#### Excerpt to read:
# # # #

The Next-Gen Drive-Thru Is About AI, Not Mobile Ordering - apsec112
https://thespoon.tech/the-next-gen-drive-thru-is-about-ai-not-mobile-ordering/
======
sarcasmic
Fluff piece almost devoid of content; a quasi-submarine for industry
executives that namedrops a few companies selling fancy point-of-sale tech.

The two important points made in the article are that fast food places have
issues with timing mobile orders, and many store managers notice that mobile
pickup facilities are overprovisioned relative to their usage.

The first is a solved problem in the world of takeout pizzas; in fact, such
pizza places often have minimal storefronts and waiting space. But pizza keeps
well in a box under its own heat, and heatlamps have become unfashionable in
fast food as everyone wants to move upmarket and made-to-order. But there's
also a UX solution: detect or ask the customer via the app when they're ready
for the order to be made.

# # # #

#### Data section:
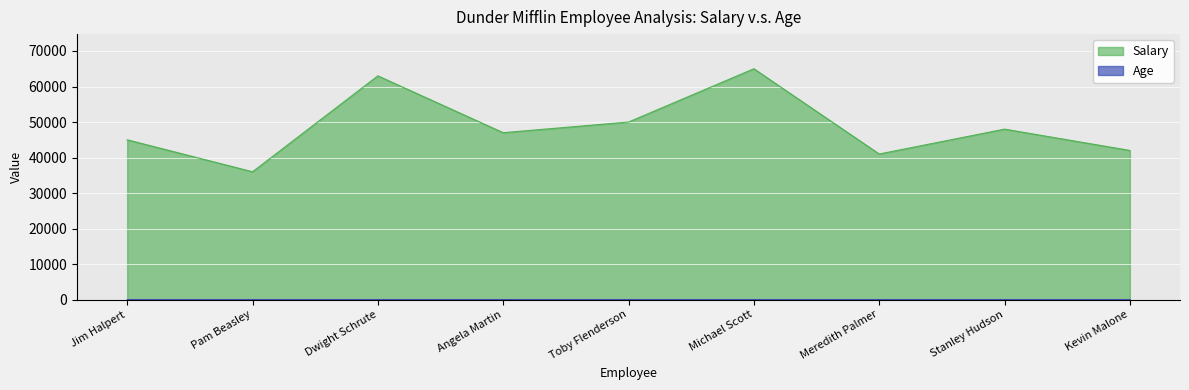

Count the Age values in the range 30 to 32.

6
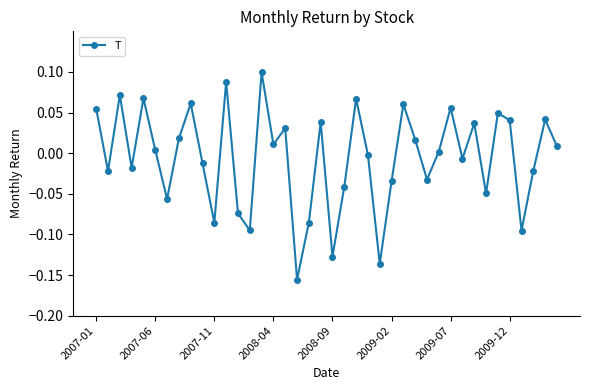

How many points are lower than both their immediate neighbors (excluding endpoints)?

13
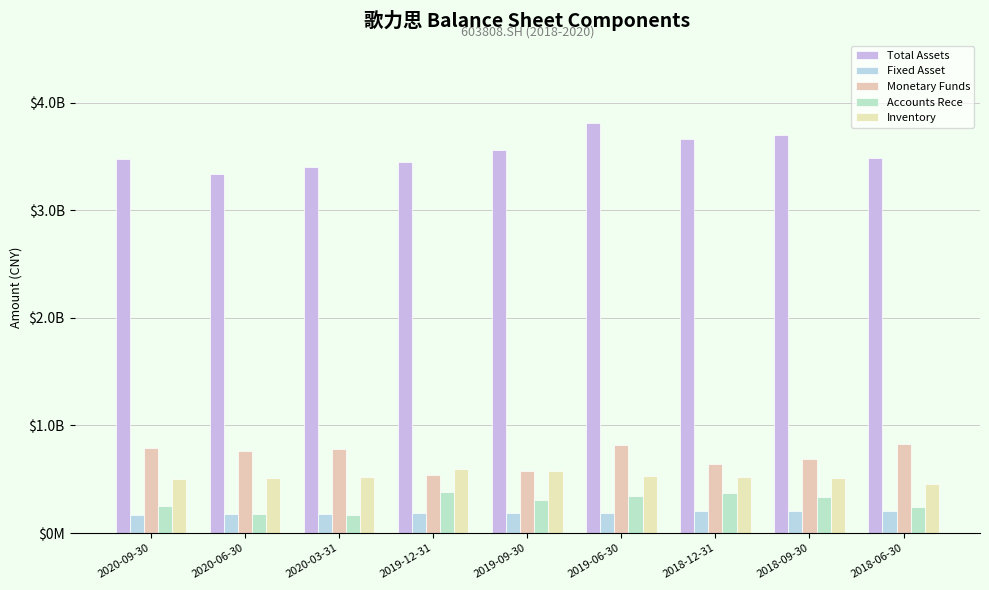

What is the label of the 9th bar from the left?

2018-06-30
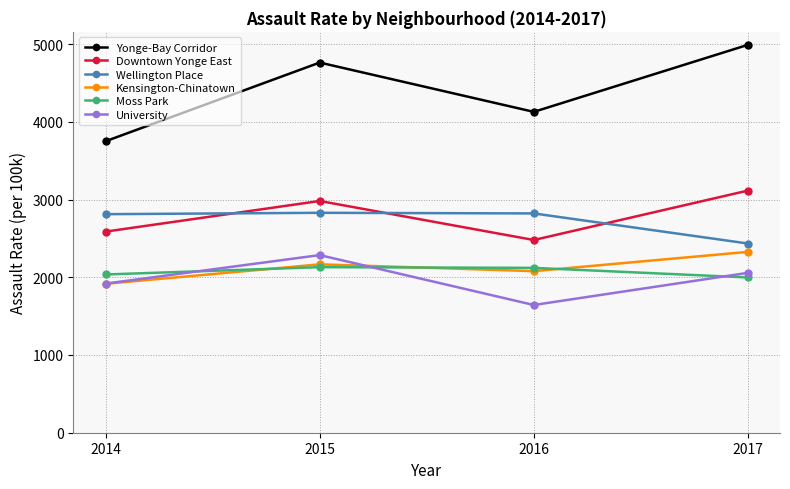

How many categories are shown in the chart?

4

# # # #

#### What this exercise asks:
1. In the drive-thru comment, in what world is the timing of orders called a solved problem?
2. Return the records above line for line, with no changes, and leave out the pictures.

#### Answers per task:
1. The world of takeout pizzas.

2.
Count the Age values in the range 30 to 32.

6

How many points are lower than both their immediate neighbors (excluding endpoints)?

13

What is the label of the 9th bar from the left?

2018-06-30

How many categories are shown in the chart?

4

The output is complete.